= Exercise A =
In the text about Settlement Music School, copy everything from "Settlement Music School is" down to "around the world.".
= Exercise B =
Name each place where the Settlement Music School text says the school has a branch.
= Exercise C =
Carry the text about Settlement Music School further, starting after its last sentence.

= Text under study =

- Philadelphia, Pennsylvania U.S.

Information
- Type: Music School
- Established: 1908
- Executive Director: Helen S. Eaton
- Campus: Urban
- Website: www.settlementmusic.org

= Settlement Music School =

Settlement Music School is a community music school with branches in and around Philadelphia.

Founded in 1908 by two young women, Jeannette Selig Frank and Blanche Wolf Kohn, it is the largest community school of the arts in the United States. Its five branches are in South, West and Northeast Philadelphia, Germantown, and Willow Grove, Pennsylvania. It is the largest employer of musicians in the region, with over 200 faculty members; since its founding, its faculty has included current and former members of the Philadelphia Orchestra. Among its alumni are Albert Einstein, Michael and Kevin Bacon, Stanley Clarke, Chubby Checker, Clamma Dale, Joey DeFrancesco, Kevin Eubanks, Christian McBride, Questlove, former Philadelphia Mayor Frank Rizzo, Wallace Roney, and members of many symphony orchestras across the United States and around the world.

= Data supplied =
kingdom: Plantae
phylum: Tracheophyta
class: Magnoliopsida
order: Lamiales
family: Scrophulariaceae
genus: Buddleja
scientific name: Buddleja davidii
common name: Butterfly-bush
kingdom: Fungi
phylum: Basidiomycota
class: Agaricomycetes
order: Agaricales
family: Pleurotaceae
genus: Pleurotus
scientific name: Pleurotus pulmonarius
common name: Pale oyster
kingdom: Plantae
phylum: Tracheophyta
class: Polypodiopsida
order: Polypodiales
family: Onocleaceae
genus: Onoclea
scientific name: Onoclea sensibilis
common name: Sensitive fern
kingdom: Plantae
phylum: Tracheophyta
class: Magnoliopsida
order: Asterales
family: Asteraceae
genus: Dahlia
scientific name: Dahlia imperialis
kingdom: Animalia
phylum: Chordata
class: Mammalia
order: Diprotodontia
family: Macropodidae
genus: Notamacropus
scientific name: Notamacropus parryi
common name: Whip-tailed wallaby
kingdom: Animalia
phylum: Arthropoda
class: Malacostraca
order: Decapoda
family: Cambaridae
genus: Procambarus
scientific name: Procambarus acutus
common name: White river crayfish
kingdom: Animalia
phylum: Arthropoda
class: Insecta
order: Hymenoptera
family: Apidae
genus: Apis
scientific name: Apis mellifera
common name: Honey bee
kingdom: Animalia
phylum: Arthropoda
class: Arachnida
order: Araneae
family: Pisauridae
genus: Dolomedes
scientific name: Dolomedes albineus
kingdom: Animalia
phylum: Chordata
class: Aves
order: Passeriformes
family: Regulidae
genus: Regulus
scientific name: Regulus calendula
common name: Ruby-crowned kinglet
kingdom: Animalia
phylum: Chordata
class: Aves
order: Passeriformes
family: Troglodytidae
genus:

= Your response A =
Settlement Music School is a community music school with branches in and around Philadelphia.

Founded in 1908 by two young women, Jeannette Selig Frank and Blanche Wolf Kohn, it is the largest community school of the arts in the United States. Its five branches are in South, West and Northeast Philadelphia, Germantown, and Willow Grove, Pennsylvania. It is the largest employer of musicians in the region, with over 200 faculty members; since its founding, its faculty has included current and former members of the Philadelphia Orchestra. Among its alumni are Albert Einstein, Michael and Kevin Bacon, Stanley Clarke, Chubby Checker, Clamma Dale, Joey DeFrancesco, Kevin Eubanks, Christian McBride, Questlove, former Philadelphia Mayor Frank Rizzo, Wallace Roney, and members of many symphony orchestras across the United States and around the world.

= Your response B =
- South Philadelphia
- West Philadelphia
- Northeast Philadelphia
- Germantown
- Willow Grove, Pennsylvania

= Your response C =
Mary Louise Curtis Bok Zimbalist, only child of Cyrus H. K. Curtis, a wealthy magazine publisher and founder of the Curtis Publishing Company, became involved with the Settlement School at the age of 48. At the time, the school was focused on providing musical training to young immigrants. Mrs. Bok made a gift to the school of $150,000 for a Settlement Music House. The music house's goal was "Americanization among the foreign population of Philadelphia." A close friend of the Bok family, pianist Josef Hofmann, played a recital at the school's dedication. Today this facility on 416 Queen Street in Philadelphia is known as the Mary Louise Curtis Branch.